Dizem que no casebre de madeira no sopé da serra, vive uma bruxa… Rafael
acreditava piamente nisso. Com toda a certeza que sua mente infantil podia ter, ele
sabia que uma bruxa vivia a poucos metros de sua casa.
As crianças da região não ousavam chegar perto de lá, os adultos não falavam
sobre ela, e os animais evitavam aquele pequeno casebre como um demônio evitaria
a cruz. Mas Rafael era um garoto curioso, eles sempre são… antes que o peso das
responsabilidades e do amargor da vida adulta consumissem sua fantasia.
Uma certa noite, saiu de fininho pela porta dos fundos, logo após o jantar,
quando seus pais estavam dormindo. Rafael era curioso e impetuoso, mas não era
tolo. Ele sabia dos riscos que estava tomando, ou ao menos imaginava que os riscos
eram maiores do que ele poderia sonhar.
Ainda sim, ele seguiu caminho até o pequeno casebre no sopé da serra, se
houvesse ali mesmo uma bruxa, ele teria de saber.

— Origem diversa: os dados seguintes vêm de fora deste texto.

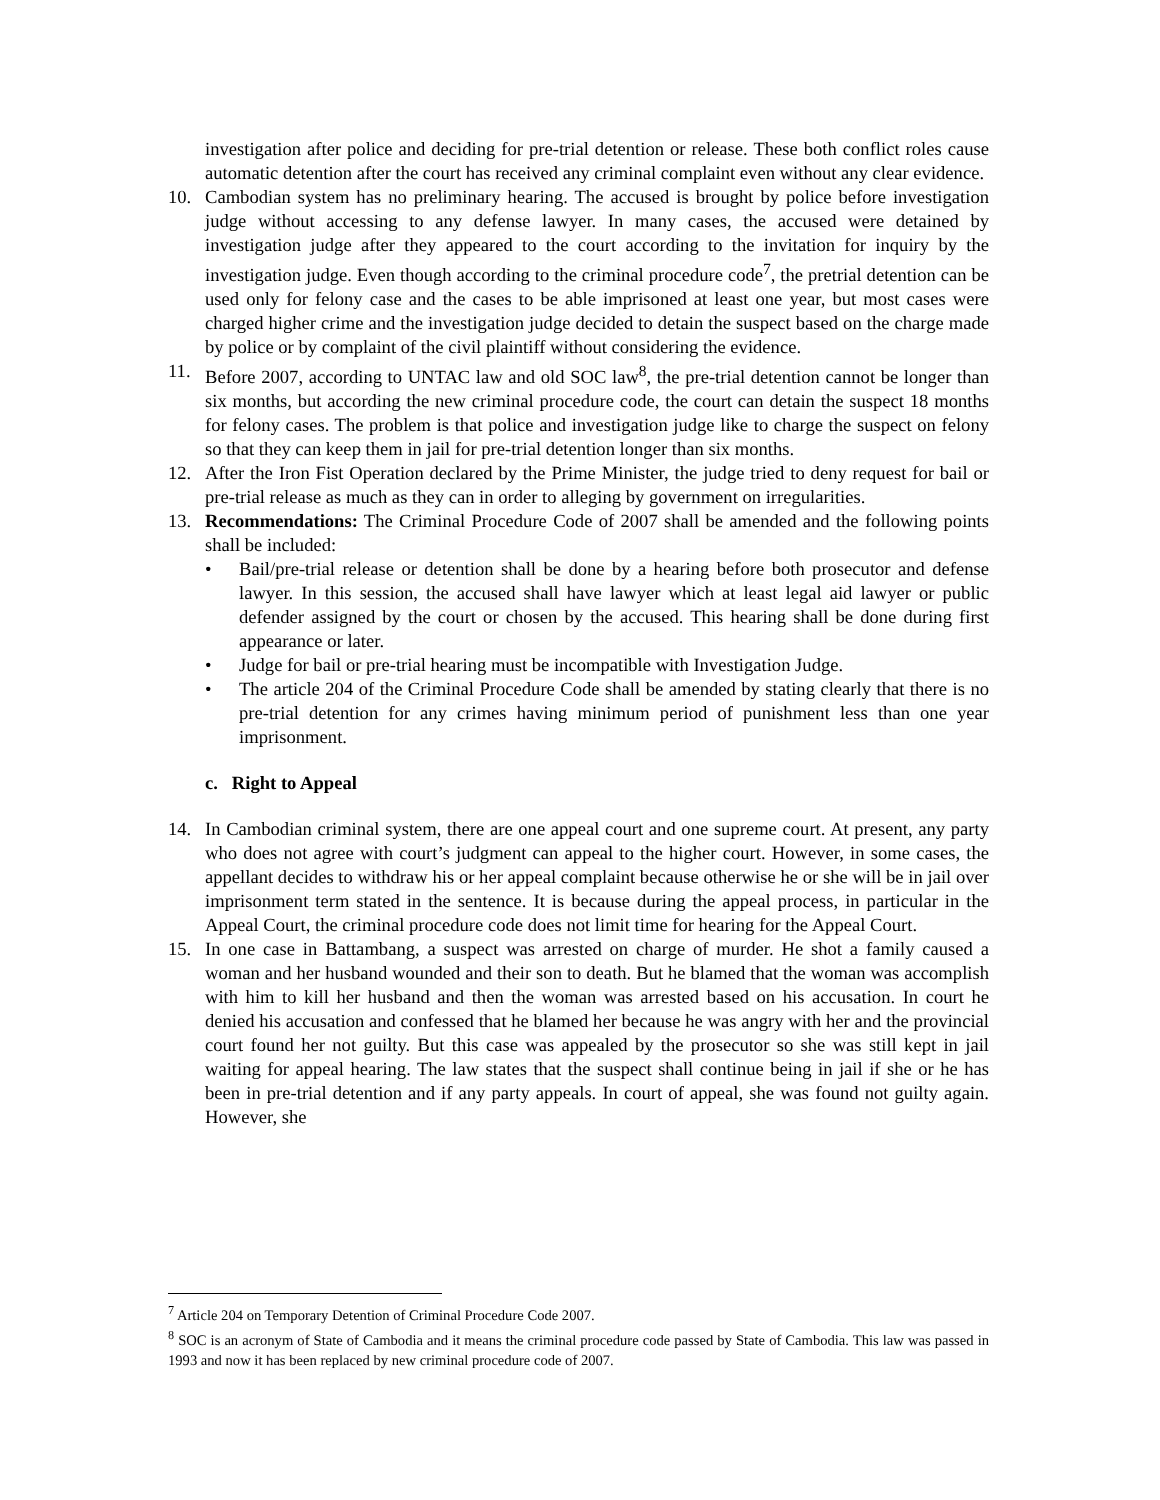investigation after police and deciding for pre-trial detention or release. These both conflict roles cause automatic detention after the court has received any criminal complaint even without any clear evidence.
10. Cambodian system has no preliminary hearing. The accused is brought by police before investigation judge without accessing to any defense lawyer. In many cases, the accused were detained by investigation judge after they appeared to the court according to the invitation for inquiry by the investigation judge. Even though according to the criminal procedure code<sup>7</sup>, the pretrial detention can be used only for felony case and the cases to be able imprisoned at least one year, but most cases were charged higher crime and the investigation judge decided to detain the suspect based on the charge made by police or by complaint of the civil plaintiff without considering the evidence.
11. Before 2007, according to UNTAC law and old SOC law<sup>8</sup>, the pre-trial detention cannot be longer than six months, but according the new criminal procedure code, the court can detain the suspect 18 months for felony cases. The problem is that police and investigation judge like to charge the suspect on felony so that they can keep them in jail for pre-trial detention longer than six months.
12. After the Iron Fist Operation declared by the Prime Minister, the judge tried to deny request for bail or pre-trial release as much as they can in order to alleging by government on irregularities.
13. Recommendations: The Criminal Procedure Code of 2007 shall be amended and the following points shall be included:
• Bail/pre-trial release or detention shall be done by a hearing before both prosecutor and defense lawyer. In this session, the accused shall have lawyer which at least legal aid lawyer or public defender assigned by the court or chosen by the accused. This hearing shall be done during first appearance or later.
• Judge for bail or pre-trial hearing must be incompatible with Investigation Judge.
• The article 204 of the Criminal Procedure Code shall be amended by stating clearly that there is no pre-trial detention for any crimes having minimum period of punishment less than one year imprisonment.
c. Right to Appeal
14. In Cambodian criminal system, there are one appeal court and one supreme court. At present, any party who does not agree with court’s judgment can appeal to the higher court. However, in some cases, the appellant decides to withdraw his or her appeal complaint because otherwise he or she will be in jail over imprisonment term stated in the sentence. It is because during the appeal process, in particular in the Appeal Court, the criminal procedure code does not limit time for hearing for the Appeal Court.
15. In one case in Battambang, a suspect was arrested on charge of murder. He shot a family caused a woman and her husband wounded and their son to death. But he blamed that the woman was accomplish with him to kill her husband and then the woman was arrested based on his accusation. In court he denied his accusation and confessed that he blamed her because he was angry with her and the provincial court found her not guilty. But this case was appealed by the prosecutor so she was still kept in jail waiting for appeal hearing. The law states that the suspect shall continue being in jail if she or he has been in pre-trial detention and if any party appeals. In court of appeal, she was found not guilty again. However, she
<sup>7</sup> Article 204 on Temporary Detention of Criminal Procedure Code 2007.
<sup>8</sup> SOC is an acronym of State of Cambodia and it means the criminal procedure code passed by State of Cambodia. This law was passed in 1993 and now it has been replaced by new criminal procedure code of 2007.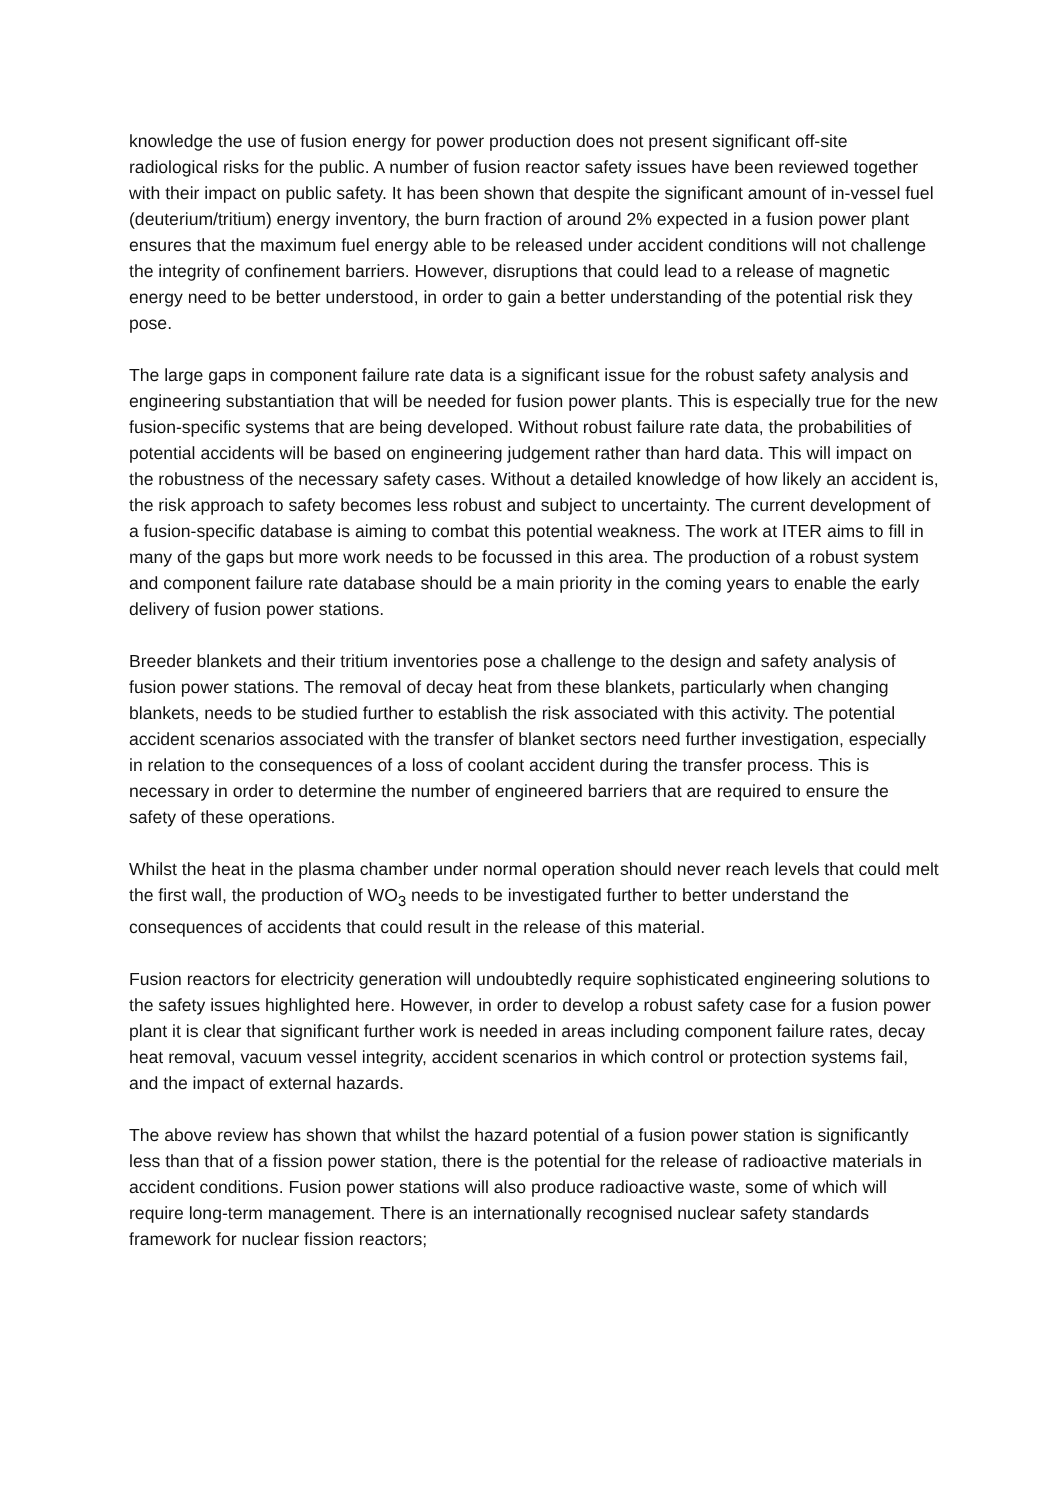knowledge the use of fusion energy for power production does not present significant off-site radiological risks for the public. A number of fusion reactor safety issues have been reviewed together with their impact on public safety. It has been shown that despite the significant amount of in-vessel fuel (deuterium/tritium) energy inventory, the burn fraction of around 2% expected in a fusion power plant ensures that the maximum fuel energy able to be released under accident conditions will not challenge the integrity of confinement barriers. However, disruptions that could lead to a release of magnetic energy need to be better understood, in order to gain a better understanding of the potential risk they pose.
The large gaps in component failure rate data is a significant issue for the robust safety analysis and engineering substantiation that will be needed for fusion power plants. This is especially true for the new fusion-specific systems that are being developed. Without robust failure rate data, the probabilities of potential accidents will be based on engineering judgement rather than hard data. This will impact on the robustness of the necessary safety cases. Without a detailed knowledge of how likely an accident is, the risk approach to safety becomes less robust and subject to uncertainty. The current development of a fusion-specific database is aiming to combat this potential weakness. The work at ITER aims to fill in many of the gaps but more work needs to be focussed in this area. The production of a robust system and component failure rate database should be a main priority in the coming years to enable the early delivery of fusion power stations.
Breeder blankets and their tritium inventories pose a challenge to the design and safety analysis of fusion power stations. The removal of decay heat from these blankets, particularly when changing blankets, needs to be studied further to establish the risk associated with this activity. The potential accident scenarios associated with the transfer of blanket sectors need further investigation, especially in relation to the consequences of a loss of coolant accident during the transfer process. This is necessary in order to determine the number of engineered barriers that are required to ensure the safety of these operations.
Whilst the heat in the plasma chamber under normal operation should never reach levels that could melt the first wall, the production of WO<sub>3</sub> needs to be investigated further to better understand the consequences of accidents that could result in the release of this material.
Fusion reactors for electricity generation will undoubtedly require sophisticated engineering solutions to the safety issues highlighted here. However, in order to develop a robust safety case for a fusion power plant it is clear that significant further work is needed in areas including component failure rates, decay heat removal, vacuum vessel integrity, accident scenarios in which control or protection systems fail, and the impact of external hazards.
The above review has shown that whilst the hazard potential of a fusion power station is significantly less than that of a fission power station, there is the potential for the release of radioactive materials in accident conditions. Fusion power stations will also produce radioactive waste, some of which will require long-term management. There is an internationally recognised nuclear safety standards framework for nuclear fission reactors;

Lembrou-se de uma conversa que teve com seu irmão mais velho, João Paulo:
— Como sabe que é uma bruxa, e não uma feiticeira?
— Você sabe a diferença? – havia inquirido seu irmão, com um olhar divertido
na face.
— Feiticeiras são do bem, bruxas são do mal…
— Não é bem isso – ele riu – a diferença está na maneira que elas conseguiram
usar magia.
— Como assim?
— As feiticeiras nascem podendo usar magia, a magia flui de seu sangue
porque algum antepassado dela foi uma criatura mística, como um espírito ou uma
fada, ou até um dragão.
— Como um dragão faz filhos humanos?
Seu irmão ignorou a pergunta.
— Mas bruxas são diferentes… bruxas não nasceram com a magia, elas tem
pactos com criaturas de outros planos, como demônios e até deuses antigos. Isso as
permite usar magia.
— E como você sabe disso?
— Dungeons and Dragons, quinta edição.
— Isso é um jogo, não é vida real – Rafael riu e retrucou.
Ambos ficaram rindo até a memória se apagar. Quando deu por si, estava
parado em frente à porta vermelha do casebre, a mão trêmula subindo lentamente
para tocar à porta.
Portas são coisas interessantes, elas são ligações… ligam um ambiente à outro,
nunca se sabe o que pode estar por detrás de uma porta. Principalmente uma porta
que delimita a casa de uma bruxa. Poucas coisas são tão misteriosas quanto uma
porta fechada, não sabia que coisas o aguardavam do outro lado.
Por um instante, quis desistir de conhecer a bruxa, sentia o medo percorrer
sua espinha e tocar-lhe a ponta dos dedos. Um pavor quase primordial o fez congelar
ali mesmo, e foi então que a porta se abriu.Pode ter sido o vento, tinha que ser o
vento, caso contrário, a bruxa já saberia que ele estava ali.
Engoliu em seco, e adentrou a casa com aspecto rústico. Algumas velas
estavam espalhadas pelo lugar, iluminando a sala de estar. Uma poltrona com
aparência confortável, um tapete de pele de algum animal, uma estante com vários
livros e muitas plantas envasadas por toda parte. Era o que via…
Apesar de estar no verão, e em Pernambuco, a temperatura estava muito
baixa, como se a casa da bruxa fosse um frigorífico. Mas não conseguia ver nenhum
ar condicionado em qualquer lugar, nem sinal de energia elétrica.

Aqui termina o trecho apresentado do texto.